Under either theory, Sullivan's fraud count fails. Because Formex's alleged promises relate to future events, to prevail on the fraud count, Sullivan would have to prove that Formex made the promises with the intent of not performing at the time the promise was made. See Davidson Mineral Properties, Inc. v. Baird, 390 S.E.2d 33, 37 (Ga.1990). However, Sullivan did not proffer any evidence respecting Formex's intent at that time. Therefore, because Sullivan has failed to provide evidence to support an element essential to its case under Georgia case law, the district court's grant of summary judgment was proper. Celotex Corp. v. Catrett, 477 U.S. 317, 323 (1986); Davidson Mineral Properties, 390 S.E.2d at 37 (trial court's grant of summary judgment against plaintiff's fraud count affirmed where plaintiff did not present any evidence of defendant's present intent not to perform promise which formed the basis of plaintiff's claim for fraud).

Alternatively, because the district court's grant of summary judgment holding the promises unenforceable has been affirmed, it follows that the district court was correct in holding that Formex's promises cannot, as a matter of Georgia law, form the bases for a claim of fraud.

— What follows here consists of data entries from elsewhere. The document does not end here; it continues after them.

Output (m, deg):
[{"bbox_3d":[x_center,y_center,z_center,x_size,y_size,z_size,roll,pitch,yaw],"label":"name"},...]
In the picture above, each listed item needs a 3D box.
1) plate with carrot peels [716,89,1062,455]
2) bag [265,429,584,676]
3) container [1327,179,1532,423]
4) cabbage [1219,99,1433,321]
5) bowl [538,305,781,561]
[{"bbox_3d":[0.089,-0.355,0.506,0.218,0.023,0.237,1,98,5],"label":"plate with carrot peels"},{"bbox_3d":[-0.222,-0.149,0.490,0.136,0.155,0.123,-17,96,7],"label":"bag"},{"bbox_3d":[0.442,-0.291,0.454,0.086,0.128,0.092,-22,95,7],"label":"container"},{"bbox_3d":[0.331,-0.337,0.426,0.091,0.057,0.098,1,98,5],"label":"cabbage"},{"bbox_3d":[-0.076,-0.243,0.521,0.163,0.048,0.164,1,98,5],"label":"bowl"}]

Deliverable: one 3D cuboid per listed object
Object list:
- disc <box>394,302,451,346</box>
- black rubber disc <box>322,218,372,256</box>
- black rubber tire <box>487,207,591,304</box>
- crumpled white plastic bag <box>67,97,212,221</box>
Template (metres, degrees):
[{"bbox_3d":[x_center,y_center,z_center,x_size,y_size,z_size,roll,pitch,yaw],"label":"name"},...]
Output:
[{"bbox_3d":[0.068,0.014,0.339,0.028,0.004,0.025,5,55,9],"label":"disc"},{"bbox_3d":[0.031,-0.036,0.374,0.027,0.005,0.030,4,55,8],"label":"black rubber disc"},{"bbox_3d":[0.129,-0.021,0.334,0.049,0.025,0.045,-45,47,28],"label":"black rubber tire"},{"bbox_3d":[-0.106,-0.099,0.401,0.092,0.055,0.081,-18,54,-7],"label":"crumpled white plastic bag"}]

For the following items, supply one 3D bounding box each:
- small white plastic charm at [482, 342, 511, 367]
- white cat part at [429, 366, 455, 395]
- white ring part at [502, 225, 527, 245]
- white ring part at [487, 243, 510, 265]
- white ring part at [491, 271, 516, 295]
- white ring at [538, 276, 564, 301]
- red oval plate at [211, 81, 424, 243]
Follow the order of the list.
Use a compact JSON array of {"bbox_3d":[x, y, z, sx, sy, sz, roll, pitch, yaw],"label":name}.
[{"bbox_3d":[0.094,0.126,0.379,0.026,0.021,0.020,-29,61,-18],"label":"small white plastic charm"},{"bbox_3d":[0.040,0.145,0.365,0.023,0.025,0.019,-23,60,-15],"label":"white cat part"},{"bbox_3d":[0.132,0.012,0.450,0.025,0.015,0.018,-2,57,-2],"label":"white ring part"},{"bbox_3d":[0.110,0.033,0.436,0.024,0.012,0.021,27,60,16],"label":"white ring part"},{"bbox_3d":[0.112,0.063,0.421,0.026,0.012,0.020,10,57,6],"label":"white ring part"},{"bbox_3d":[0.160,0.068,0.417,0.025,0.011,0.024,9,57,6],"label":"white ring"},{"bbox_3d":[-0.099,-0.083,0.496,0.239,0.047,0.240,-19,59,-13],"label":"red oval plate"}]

On appeal, Sullivan argues that its fraud claim is based upon: (1) factual misrepresentations made by Formex, i.e., Formex's representation that it never had an interest in going into the pontoon business on its own; and (2) Formex's suppression of certain facts, i.e., its past activity relating to the pontoon business and its later developed interest in, and efforts towards entry into, the pontoon business. These grounds for fraud, however, were never specifically pleaded as required by the Federal Rules of Civil Procedure. Thus, they cannot form the basis of Sullivan's fraud action on appeal. Sullivan is correct that Georgia law provides a claim, under some circumstances, for fraud based on another's suppression of a material fact. Ga.Code Ann. § 23-2-53 (Michie 1991). However, the district court did not address this type of fraud claim which, as noted, is not alleged in the complaint. Despite Sullivan's arguments, Sullivan's new fraud claims are not before us on the merits. Whether they might be added to the complaint on remand is a matter for the district court to decide.

Sullivan having presented no challenge to the district court's judgment on Sullivan's count IV as pleaded, I would affirm the district court's grant of summary judgment on that count.